How AI Is Creating a More Diverse Future for insights

 

One of the most practical parts of the conversation is the way Tina talks about maturity. 

Some companies are so resourced that the supplier side can feel small by comparison. JT gives the example that one client “has doubled the number of data scientists in their organization than we have in our entire staff.”  

There are also companies with “two researchers in the whole company,” and what they need is completely different, adds Tina. 

That matters because it kills the fantasy that AI will level the playing field by default. 

Tools don’t remove complexity. They move it around. In mature organizations, AI tends to amplify speed and scale, but also raises the bar on governance and explainability. In lean organizations, AI can feel like an extra set of hands, but only if someone knows how to steer it and spot when it is drifting. 

Either way, the advantage is not “who adopted the newest tool.” The advantage is who can frame the problem cleanly, hold definitions steady, and translate outputs into something the business can actually use. In other words, who can prompt. 

Fast Work Needs a Safety Rail

 

Machines can get surprisingly far. Then they fall down. “It does hallucinate. So it does fall down.”  

So the answer isn’t that everyone becomes technical, or that nobody needs expertise. The answer is the same pattern research has always relied on. Deep experts “available when things don’t look right,” and generalists who can “turn the handle of the machine.”  

That matters because it reframes what “prompt engineering” actually means inside a team. 

It’s not a lone power user with a secret prompt library. It’s a function that can run fast without losing its standards. A system where someone can move work through efficiently, and someone else can step in when the output looks too neat, too certain, too clean to be trusted. 

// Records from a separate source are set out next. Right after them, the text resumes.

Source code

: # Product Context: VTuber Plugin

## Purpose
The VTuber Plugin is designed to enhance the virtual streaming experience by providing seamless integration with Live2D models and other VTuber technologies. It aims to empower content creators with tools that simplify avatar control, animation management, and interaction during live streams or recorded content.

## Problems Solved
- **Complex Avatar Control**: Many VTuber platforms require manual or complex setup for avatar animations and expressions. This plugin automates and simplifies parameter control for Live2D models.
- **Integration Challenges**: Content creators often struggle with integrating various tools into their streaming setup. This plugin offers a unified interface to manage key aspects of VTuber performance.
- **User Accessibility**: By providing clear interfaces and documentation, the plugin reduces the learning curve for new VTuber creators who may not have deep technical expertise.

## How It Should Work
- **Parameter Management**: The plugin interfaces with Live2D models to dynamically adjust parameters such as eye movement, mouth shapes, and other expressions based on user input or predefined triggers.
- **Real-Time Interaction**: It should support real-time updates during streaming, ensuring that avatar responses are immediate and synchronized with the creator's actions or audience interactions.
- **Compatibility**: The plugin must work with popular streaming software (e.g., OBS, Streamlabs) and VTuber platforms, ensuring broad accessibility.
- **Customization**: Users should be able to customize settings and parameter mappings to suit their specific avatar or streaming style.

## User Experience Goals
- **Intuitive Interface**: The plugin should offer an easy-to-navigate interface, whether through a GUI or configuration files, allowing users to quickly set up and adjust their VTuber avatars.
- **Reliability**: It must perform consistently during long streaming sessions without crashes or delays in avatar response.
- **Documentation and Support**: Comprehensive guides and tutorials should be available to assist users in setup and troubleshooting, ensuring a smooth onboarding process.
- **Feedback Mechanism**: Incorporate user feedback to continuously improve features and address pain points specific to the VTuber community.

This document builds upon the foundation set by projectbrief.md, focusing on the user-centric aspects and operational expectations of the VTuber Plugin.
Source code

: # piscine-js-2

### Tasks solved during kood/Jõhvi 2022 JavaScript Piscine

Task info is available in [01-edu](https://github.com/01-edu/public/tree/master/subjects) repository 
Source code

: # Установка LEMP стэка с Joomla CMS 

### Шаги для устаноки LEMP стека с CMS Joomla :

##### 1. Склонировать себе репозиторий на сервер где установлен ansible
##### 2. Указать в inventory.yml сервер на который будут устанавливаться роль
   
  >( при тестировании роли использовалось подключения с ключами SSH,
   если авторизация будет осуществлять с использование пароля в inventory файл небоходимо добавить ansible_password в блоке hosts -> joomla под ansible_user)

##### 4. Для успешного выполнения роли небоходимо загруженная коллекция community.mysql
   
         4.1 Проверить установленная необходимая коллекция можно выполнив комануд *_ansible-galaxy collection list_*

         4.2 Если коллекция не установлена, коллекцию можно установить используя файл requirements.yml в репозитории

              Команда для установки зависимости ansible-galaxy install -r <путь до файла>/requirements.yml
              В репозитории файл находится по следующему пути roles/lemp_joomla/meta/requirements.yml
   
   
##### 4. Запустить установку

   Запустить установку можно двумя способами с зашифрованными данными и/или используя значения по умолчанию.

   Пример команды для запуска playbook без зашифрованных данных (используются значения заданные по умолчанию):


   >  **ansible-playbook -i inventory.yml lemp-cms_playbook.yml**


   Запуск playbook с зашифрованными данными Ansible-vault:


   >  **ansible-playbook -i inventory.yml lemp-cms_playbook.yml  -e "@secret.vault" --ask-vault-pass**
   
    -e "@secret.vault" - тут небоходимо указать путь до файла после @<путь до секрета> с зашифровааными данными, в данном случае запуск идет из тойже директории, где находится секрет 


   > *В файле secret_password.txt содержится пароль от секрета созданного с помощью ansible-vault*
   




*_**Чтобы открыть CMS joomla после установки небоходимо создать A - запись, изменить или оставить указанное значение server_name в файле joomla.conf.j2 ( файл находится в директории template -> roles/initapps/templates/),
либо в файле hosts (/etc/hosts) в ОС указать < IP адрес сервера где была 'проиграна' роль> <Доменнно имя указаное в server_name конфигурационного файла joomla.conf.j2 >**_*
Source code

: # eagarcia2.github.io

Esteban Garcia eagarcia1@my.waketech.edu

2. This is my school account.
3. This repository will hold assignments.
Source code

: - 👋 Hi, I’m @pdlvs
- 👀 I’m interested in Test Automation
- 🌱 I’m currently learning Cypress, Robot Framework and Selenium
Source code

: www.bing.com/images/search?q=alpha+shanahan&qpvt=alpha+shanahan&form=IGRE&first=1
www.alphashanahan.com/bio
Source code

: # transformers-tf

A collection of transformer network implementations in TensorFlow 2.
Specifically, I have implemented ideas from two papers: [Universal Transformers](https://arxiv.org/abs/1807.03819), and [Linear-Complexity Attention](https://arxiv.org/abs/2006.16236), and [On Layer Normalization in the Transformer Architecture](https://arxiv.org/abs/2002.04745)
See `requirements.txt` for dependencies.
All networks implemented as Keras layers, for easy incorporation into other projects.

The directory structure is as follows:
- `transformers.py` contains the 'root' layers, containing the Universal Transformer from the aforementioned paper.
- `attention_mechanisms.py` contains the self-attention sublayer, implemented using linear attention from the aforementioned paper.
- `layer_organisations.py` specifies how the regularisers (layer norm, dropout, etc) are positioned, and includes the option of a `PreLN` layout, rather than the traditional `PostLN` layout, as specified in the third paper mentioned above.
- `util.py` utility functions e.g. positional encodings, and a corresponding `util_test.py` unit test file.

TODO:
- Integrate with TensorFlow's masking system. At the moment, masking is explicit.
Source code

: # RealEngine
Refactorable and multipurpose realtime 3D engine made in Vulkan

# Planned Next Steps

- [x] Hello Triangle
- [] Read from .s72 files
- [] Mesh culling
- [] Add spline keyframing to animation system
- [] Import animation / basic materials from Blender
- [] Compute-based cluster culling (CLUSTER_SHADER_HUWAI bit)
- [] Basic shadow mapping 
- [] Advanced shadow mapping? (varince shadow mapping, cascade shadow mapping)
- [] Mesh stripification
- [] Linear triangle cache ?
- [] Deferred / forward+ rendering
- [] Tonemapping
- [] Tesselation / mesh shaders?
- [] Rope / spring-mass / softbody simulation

“We’re just rebuilding that machine at the moment.”  

The Skill Stack That Doesn’t Expire

 

If you want the simplest description of what will separate strong insight teams from the ones that get swallowed by tool churn, it shows up right at the end. 

“The number one skill… is a growth mindset.”  

Not because it sounds good on a slide. Because the teams that cling to “I’m an expert in blank” stop learning right when learning becomes the job.  

Then comes the core of prompt engineering, without the buzzword. The ability to force the uncomfortable question. “What is it that we’re trying to accomplish here,” with the patience to go deep, and “the courage to force that conversation because it’s tough sometimes.”  

And then the part nobody gets to skip, no matter how good the tools get. “Interpretation for the business,” the storytelling, the influence, the relationships that make the work travel.  

That is why prompt engineering was always the job. Not because researchers were secretly doing computer science. Because the job has always been about directing attention, protecting meaning, and turning messy reality into a question sequence that leads to a decision. 

And the best closing line in the whole episode is also the most freeing. “No one out there is an expert… none of us know what we’re doing.”  

Good. That means you don’t need to wait to become one. You just need to do what insights has always done at its best. Stay curious. Keep your standards. Ask better questions than everyone else in the room. Then keep tightening them until the answers are something a business can actually act on.